===== Source material =====
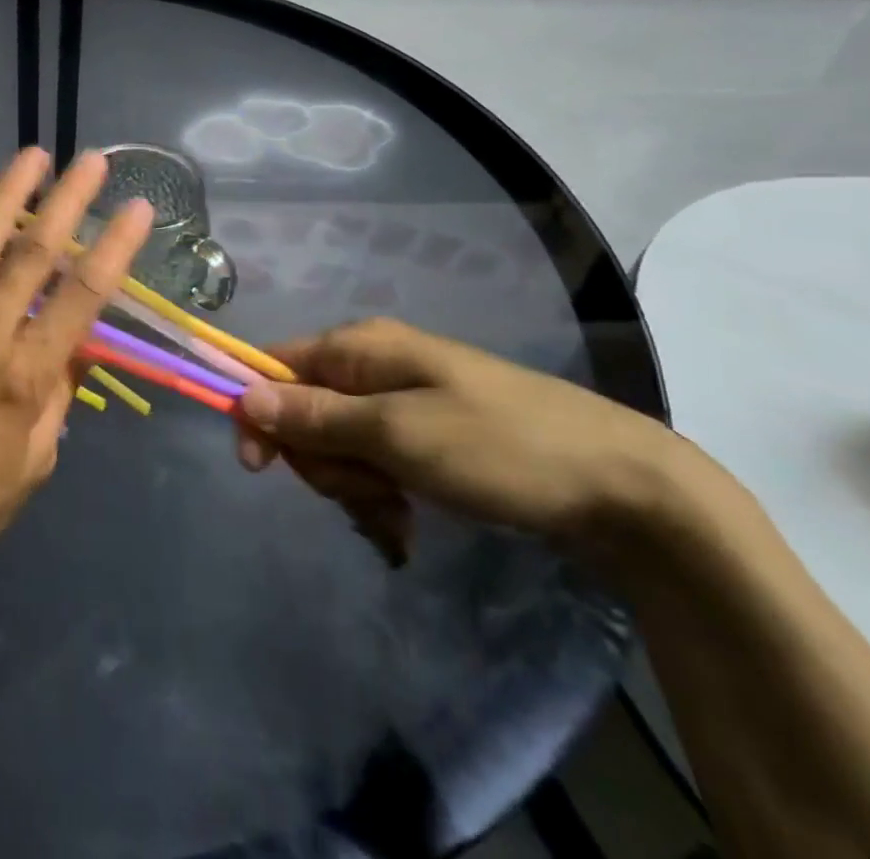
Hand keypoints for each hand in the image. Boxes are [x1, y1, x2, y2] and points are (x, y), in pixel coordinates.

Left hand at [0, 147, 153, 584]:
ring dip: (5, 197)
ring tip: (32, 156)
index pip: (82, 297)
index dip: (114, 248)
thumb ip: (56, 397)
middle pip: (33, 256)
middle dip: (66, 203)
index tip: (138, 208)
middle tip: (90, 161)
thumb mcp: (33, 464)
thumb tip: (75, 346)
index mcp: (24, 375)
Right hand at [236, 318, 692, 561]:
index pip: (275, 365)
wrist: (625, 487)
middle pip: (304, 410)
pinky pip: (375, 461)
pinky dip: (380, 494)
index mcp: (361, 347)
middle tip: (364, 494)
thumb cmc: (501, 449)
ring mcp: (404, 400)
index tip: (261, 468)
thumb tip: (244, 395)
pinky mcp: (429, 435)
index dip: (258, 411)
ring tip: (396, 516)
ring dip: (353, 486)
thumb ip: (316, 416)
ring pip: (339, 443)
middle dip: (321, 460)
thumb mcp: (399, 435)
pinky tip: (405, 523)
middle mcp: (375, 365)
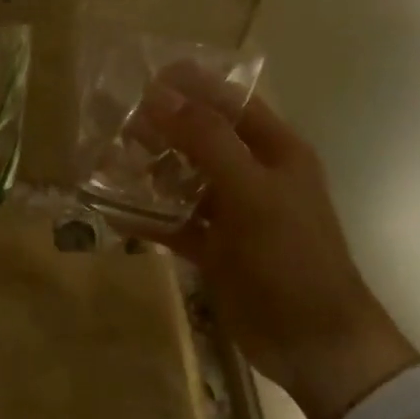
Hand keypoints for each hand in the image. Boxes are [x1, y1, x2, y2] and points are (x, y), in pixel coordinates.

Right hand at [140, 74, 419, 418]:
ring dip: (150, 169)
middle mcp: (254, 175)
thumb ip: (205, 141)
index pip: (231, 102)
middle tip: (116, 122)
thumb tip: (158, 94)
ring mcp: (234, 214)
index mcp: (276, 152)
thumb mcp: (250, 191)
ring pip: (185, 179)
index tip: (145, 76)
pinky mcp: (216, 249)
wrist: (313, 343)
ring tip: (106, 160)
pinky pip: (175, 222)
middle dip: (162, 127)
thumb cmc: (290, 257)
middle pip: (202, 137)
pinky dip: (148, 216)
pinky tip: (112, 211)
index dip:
=====
→ Problem to solve
Would you reproduce the lines above, from the very first through the line containing "ring pip: (339, 443)", exactly and without the pictures?

→ Exercise output
Hand keypoints for each hand in the image. Boxes are [x1, y1, x2, y2] and points are (x, y), in pixel coordinates.

Left hand at [0, 147, 153, 584]:
ring dip: (5, 197)
ring tip: (32, 156)
index pip: (82, 297)
index dip: (114, 248)
thumb ip: (56, 397)
middle pip: (33, 256)
middle dip: (66, 203)
index tip: (138, 208)
middle tip: (90, 161)
thumb mcp: (33, 464)
thumb tip: (75, 346)
index mcp: (24, 375)
Right hand at [236, 318, 692, 561]:
index pip: (275, 365)
wrist: (625, 487)
middle pip: (304, 410)
pinky pip: (375, 461)
pinky dip: (380, 494)
index mcp: (361, 347)
middle tip: (364, 494)
thumb cmc: (501, 449)
ring mcp: (404, 400)
index tip: (261, 468)
thumb tip: (244, 395)
pinky mcp: (429, 435)
index dip: (258, 411)
ring tip: (396, 516)
ring dip: (353, 486)
thumb ip: (316, 416)
ring pip: (339, 443)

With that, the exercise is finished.